Defense Secretary Chuck Hagel announced an overhaul Monday of the agencies responsible for finding, identifying, and returning the remains of servicemen lost in past wars.
The Pentagon spends more than $100 million a year on the effort, but last year only identified 60 of the more than 80,000 missing.
Hagel's undersecretary, Michael Lumpkin, says there will now be one agency to bring home lost servicemen and better communication with the families of the fallen. The agency will also move toward a more productive scientific approach of identifying remains, led by testing and comparing samples of DNA.
"We can clearly do better as a department. We have found that we are structurally flawed to do the mission as it sits today," Lumpkin said. "We need to break away from the way of traditionally doing business and fully embrace progressive science and streamline processes and practices."

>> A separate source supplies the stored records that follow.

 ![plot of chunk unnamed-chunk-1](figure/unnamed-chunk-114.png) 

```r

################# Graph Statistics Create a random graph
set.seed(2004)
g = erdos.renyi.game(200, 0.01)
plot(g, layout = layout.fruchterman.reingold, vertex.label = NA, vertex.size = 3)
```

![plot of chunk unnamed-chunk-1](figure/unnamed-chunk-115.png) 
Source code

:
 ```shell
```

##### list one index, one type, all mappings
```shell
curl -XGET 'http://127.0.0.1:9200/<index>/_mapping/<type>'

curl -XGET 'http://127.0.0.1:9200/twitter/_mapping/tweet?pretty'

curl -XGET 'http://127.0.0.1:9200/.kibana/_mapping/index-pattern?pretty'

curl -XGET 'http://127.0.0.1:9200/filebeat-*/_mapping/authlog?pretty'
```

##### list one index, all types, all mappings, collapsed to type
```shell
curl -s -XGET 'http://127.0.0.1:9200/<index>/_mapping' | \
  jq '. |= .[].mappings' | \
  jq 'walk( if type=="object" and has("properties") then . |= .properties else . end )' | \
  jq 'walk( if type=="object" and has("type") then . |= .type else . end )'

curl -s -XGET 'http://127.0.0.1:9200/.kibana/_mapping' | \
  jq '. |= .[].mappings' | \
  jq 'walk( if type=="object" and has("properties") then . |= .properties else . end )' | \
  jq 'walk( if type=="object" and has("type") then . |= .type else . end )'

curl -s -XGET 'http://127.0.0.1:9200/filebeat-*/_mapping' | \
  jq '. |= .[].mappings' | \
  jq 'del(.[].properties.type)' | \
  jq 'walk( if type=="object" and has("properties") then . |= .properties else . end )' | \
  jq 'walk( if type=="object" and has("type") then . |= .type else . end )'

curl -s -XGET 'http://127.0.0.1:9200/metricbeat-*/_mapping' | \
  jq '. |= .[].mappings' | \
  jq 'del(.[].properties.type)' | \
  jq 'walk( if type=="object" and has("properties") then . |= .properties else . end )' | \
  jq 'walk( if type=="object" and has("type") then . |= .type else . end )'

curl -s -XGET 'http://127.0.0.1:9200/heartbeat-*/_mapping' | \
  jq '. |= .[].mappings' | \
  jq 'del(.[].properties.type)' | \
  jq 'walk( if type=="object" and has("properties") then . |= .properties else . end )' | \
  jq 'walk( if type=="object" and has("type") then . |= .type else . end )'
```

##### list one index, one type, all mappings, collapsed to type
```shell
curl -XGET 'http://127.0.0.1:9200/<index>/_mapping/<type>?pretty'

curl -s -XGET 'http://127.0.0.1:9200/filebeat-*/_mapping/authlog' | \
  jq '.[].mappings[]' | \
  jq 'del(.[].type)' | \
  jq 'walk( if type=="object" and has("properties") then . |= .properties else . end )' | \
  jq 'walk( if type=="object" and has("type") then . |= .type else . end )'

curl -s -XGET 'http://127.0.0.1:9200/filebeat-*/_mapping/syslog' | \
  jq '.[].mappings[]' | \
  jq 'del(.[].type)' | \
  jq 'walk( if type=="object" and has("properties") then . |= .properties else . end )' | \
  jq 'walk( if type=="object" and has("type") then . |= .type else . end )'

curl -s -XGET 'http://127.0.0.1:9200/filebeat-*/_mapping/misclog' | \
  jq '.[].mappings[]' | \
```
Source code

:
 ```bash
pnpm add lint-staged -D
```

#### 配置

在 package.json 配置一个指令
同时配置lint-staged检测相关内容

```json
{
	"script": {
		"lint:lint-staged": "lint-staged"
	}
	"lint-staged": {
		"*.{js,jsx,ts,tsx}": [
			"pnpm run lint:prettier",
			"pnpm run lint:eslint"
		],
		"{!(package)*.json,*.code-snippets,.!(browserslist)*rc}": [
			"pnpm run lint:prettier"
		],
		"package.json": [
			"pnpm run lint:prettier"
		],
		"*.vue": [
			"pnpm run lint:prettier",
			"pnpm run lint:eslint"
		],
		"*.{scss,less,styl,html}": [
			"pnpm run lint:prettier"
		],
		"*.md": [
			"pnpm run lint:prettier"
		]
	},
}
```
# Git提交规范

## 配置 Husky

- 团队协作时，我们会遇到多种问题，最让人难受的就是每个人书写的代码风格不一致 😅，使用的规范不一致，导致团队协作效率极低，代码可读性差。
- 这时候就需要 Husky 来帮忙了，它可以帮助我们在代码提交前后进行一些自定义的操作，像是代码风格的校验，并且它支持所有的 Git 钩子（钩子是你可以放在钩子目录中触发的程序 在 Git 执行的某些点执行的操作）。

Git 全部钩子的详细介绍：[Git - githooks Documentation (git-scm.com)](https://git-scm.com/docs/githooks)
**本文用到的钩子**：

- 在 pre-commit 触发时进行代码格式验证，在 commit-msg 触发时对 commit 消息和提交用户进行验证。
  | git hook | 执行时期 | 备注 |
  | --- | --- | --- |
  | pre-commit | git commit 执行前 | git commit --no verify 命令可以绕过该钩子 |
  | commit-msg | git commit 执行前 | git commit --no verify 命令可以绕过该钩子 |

NPR spent five months investigating these agencies, with the independent news organization ProPublica. It found that the agencies involved — led by the Joint POW/MIA Accounting Command, or JPAC — were mired in bureaucracy, risk-averse and reluctant to use the most up-to-date methods of identifying the missing.
To understand these shortcomings, take the case of Pfc. Lawrence Gordon, who was killed in a battle in Normandy in 1944.
Jed Henry, a filmmaker whose grandfather served in Gordon's unit in France, contacted the Army two years ago as he was looking into Gordon's case. He asked for Gordon's files but didn't get very far. So he sought help from officials in Congress. After nearly a year of research and help from a French historian, he found that Gordon's name was attached to two bodies in the records.
"I knew that Pfc. Gordon had been killed along with 43 other members of the unit, and I had no idea that any of them hadn't been returned or hadn't been found," Henry says.
He then requested that the military disinter, or dig up, and test the two graves against family DNA. They were in an American cemetery in France.
"And that is when they told us they needed to sort through 3,200 files just to create a short list. And from there they had to create another short list. And if they got it whittled down far enough, they might be able to order a disinterment," Henry says.
To get this disinterment order, officials told Henry, it could take another year.
So Henry kept researching on his own. He eventually found a mention of a third body that might have been misidentified as a German soldier and buried in a French cemetery. The details matched Gordon's case, so Henry went to the Germans with his new evidence.
"They basically said, 'Hey, we've looked at your evidence, and if you want to go ahead with the DNA test, that's fine, we'll support you,' " Henry says. "We were just blown away. We couldn't believe it was that easy after we'd spent a year fighting with the U.S. just trying to get them to give us some help to see if it was possibly him."
The Germans put Henry in touch with the French, who dug up the remains and tested the DNA. It matched samples taken from Gordon's family.
Making The Decision To Dig
The case underscores what the NPR and ProPublica investigation found: That unlike the Europeans, U.S. officials are very reluctant to disinter the nearly 10,000 U.S. service members who are buried as unknowns around the world and test their DNA.
That's because the military says they already had honorable burials.
Also, service members who fell in more recent wars like Vietnam took precedent over those who fell in World War II, says Ann Mills-Griffiths, who heads an influential lobbying group for the Vietnam missing.
She says some think it doesn't make sense to dig up World War II graves when Vietnam families have been waiting a long time to find their missing.
"Some of the families think, 'Wait a minute — stand in line. You didn't start this; you didn't create it. And all of a sudden you think yours should have priority over everybody else's? No, I don't think so,' " Mills-Griffiths says.
Another shortcoming that Gordon's case points to is that the identification process at JPAC and the agencies is not led by DNA, even though that's how most missing-persons labs that NPR and ProPublica talked to operate.
What they could do to identify these large numbers of unknown soldiers is set up mobile testing labs at grave sites, test each one's DNA, then match that DNA against family DNA, says Josh Hyman, director of the University of Wisconsin's DNA sequencing lab.
"It's a matter of figuring out the logistics of this, but it's not ungodly expensive when you consider how much is being spent right now," he says.
That's $100 million a year to identify 70 service members on average, even though Congress has mandated that the agencies identify 200 a year by 2015.
Moving Toward A DNA-Led Approach
Back in the 1940s, after World War II ended, the goal was to identify and return as much of the service members' remains as possible, using historical records and analyzing bones and teeth.
But now, with the power of DNA, scientists can know pretty quickly that a fragment belongs to a person, such as the way officials were able to identify people who died in the Sept. 11 attacks.
In those cases, many families said it's more important to know their relative died in a certain place than to wait until a more substantial collection of the remains can be assembled.
The DNA-led approach wasn't considered before, but Lumpkin says the Pentagon is now moving toward it.
"I want to just make it very clear that this will be something unique and new and different, and not business as usual," Lumpkin said of the Pentagon's overhaul. "If there is one message out of this, it's that as we move forward, this is not business as usual."
As for Gordon, before his remains can be returned to the U.S. with military honors, the U.S. government has to verify the French results. That process could take months.